Input data

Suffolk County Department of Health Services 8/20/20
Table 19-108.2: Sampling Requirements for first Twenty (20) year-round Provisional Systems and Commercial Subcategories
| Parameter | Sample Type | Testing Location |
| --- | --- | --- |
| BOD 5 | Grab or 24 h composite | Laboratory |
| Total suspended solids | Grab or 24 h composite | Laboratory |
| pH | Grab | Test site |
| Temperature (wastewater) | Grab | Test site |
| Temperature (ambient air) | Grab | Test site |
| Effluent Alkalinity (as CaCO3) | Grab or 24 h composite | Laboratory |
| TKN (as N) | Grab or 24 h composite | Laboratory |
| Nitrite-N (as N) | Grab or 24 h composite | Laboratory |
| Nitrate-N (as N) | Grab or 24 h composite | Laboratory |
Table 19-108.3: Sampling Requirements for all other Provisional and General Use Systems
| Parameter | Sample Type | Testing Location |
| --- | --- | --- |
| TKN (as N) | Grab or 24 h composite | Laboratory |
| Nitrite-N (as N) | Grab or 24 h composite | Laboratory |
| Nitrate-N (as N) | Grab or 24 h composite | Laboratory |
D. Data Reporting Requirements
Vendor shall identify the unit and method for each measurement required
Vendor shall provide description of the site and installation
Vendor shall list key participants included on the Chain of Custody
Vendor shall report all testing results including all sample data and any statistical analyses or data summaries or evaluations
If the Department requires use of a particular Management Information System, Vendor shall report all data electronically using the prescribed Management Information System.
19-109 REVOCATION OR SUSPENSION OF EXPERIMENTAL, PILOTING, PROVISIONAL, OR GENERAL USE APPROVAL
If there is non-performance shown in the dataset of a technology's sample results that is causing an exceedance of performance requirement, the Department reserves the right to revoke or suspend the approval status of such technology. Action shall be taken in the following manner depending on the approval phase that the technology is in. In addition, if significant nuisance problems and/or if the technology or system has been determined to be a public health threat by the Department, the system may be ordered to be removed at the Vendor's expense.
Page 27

* * *

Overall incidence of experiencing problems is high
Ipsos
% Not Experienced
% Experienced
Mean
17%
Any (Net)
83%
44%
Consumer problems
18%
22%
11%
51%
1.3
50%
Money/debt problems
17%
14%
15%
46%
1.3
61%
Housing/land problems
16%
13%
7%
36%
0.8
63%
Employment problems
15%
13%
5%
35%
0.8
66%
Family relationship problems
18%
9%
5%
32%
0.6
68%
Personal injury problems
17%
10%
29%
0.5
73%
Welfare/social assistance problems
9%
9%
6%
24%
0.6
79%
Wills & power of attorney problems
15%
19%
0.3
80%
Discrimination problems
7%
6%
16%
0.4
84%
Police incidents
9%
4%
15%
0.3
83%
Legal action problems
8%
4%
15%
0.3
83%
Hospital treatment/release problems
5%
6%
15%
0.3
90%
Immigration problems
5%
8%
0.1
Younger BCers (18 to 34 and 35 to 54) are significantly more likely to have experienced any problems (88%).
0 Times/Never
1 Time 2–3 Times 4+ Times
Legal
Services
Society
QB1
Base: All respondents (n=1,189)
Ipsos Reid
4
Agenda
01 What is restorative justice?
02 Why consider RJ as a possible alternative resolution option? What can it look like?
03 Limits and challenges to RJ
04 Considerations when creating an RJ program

Your goal
Report back every line of the entries in which "What" occurs.

Answer to the exercise
01 What is restorative justice?
02 Why consider RJ as a possible alternative resolution option? What can it look like?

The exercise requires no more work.